On average, the 90 transcriptome libraries produced around 14.6 million reads. All libraries were pooled to construct a de novo assembly with Trinity, yielding 177,948 isotigs. The assembly was of high quality, since the Busco score of universal single-copy genes (Seppey, Manni, & Zdobnov, 2019) was 87% (including complete and fragmented genes), but it likely contained many splice variants and allelic variants, because the proportion of duplicated gene models was high (46.3%). Careful clustering and filtering (see M&M) narrowed the set down to 24,332 high quality non-redundant transcripts with an average length of 1,858 bases. The procedure reduced the Busco score to 66.5%, but clearly removed the allelic variants, as only 2% of gene models remained duplicated. The filtered gene models had mostly low expression counts and therefore were of low biological significance to the experiment.
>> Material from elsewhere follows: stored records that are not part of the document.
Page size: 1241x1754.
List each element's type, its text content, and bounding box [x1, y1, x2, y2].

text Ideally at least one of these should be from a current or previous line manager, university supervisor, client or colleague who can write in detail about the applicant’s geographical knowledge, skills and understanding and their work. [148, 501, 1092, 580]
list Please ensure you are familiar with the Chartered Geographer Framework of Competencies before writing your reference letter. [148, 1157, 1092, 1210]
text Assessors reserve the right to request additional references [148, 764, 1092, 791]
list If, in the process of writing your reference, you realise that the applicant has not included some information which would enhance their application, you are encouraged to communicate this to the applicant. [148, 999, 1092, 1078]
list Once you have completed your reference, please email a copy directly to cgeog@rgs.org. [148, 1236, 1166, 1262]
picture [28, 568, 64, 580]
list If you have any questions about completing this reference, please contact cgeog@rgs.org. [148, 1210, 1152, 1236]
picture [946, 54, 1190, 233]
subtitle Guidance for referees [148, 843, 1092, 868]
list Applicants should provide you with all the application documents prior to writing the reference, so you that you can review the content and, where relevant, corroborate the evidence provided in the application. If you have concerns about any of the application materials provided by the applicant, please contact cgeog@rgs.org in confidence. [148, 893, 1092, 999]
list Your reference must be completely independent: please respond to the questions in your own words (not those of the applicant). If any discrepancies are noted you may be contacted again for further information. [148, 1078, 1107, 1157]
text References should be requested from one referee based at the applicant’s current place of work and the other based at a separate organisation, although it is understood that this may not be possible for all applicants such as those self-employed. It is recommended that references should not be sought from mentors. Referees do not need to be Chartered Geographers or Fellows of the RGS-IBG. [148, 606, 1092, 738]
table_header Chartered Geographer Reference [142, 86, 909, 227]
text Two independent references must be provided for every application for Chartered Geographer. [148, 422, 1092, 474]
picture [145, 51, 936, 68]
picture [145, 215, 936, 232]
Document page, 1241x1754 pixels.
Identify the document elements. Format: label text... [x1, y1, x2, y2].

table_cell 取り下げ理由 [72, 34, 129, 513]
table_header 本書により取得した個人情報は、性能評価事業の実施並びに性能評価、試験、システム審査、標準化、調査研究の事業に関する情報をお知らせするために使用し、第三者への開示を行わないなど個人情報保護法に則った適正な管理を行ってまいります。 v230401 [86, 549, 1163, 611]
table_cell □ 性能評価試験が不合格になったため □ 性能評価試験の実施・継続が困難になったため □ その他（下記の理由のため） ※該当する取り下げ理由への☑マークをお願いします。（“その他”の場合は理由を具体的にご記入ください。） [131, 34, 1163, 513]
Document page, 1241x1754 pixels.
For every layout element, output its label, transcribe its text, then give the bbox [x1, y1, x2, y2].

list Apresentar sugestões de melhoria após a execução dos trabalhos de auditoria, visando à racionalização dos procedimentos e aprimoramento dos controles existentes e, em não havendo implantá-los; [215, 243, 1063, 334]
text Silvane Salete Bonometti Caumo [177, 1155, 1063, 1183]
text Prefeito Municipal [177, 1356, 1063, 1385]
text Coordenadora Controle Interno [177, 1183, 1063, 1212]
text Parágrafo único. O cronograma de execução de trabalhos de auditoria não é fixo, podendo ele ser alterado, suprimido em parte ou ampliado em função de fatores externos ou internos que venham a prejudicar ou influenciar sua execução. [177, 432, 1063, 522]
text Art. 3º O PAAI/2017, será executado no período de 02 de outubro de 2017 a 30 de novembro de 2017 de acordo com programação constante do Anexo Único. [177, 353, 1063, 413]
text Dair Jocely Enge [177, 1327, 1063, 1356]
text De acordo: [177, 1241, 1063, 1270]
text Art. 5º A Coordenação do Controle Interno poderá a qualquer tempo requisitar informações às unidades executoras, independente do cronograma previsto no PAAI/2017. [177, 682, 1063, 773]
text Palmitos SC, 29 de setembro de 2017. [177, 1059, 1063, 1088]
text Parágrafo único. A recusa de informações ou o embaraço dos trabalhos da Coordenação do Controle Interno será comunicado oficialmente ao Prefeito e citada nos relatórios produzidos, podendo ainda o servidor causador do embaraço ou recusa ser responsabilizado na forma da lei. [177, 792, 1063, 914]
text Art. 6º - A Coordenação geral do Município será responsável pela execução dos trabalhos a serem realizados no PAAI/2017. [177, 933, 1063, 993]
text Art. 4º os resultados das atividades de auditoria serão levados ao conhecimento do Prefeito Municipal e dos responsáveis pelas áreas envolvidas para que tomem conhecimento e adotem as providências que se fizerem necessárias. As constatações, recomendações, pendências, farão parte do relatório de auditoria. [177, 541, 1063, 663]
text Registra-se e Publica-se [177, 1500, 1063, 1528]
On average 75 % of the transcriptome data mapped to the de novoassembly (Supplementary Table 1). Principal Component Analysis (PCA) of TPM normalized gene expression data showed a clear grouping of the samples by genotype (Figure 1g) along the first three PCs. These first three PCs explained altogether 53 percent of the total variation, illustrating that genotype effect is the main contributor to the variation between samples. The inoculation treatment had a smaller but marked effect on gene expression, which was clearly demonstrated in genotype-specific PCA plots where the effect of the inoculation was associated with PC1 and PC2 axes (Figure 1 b to f). For example, in resistant R1 and R2 genotypes the variation explained by PC1 was 65 and 52 percent, respectively, and clearly separated the inoculated and control plants (Figure 1 b and c).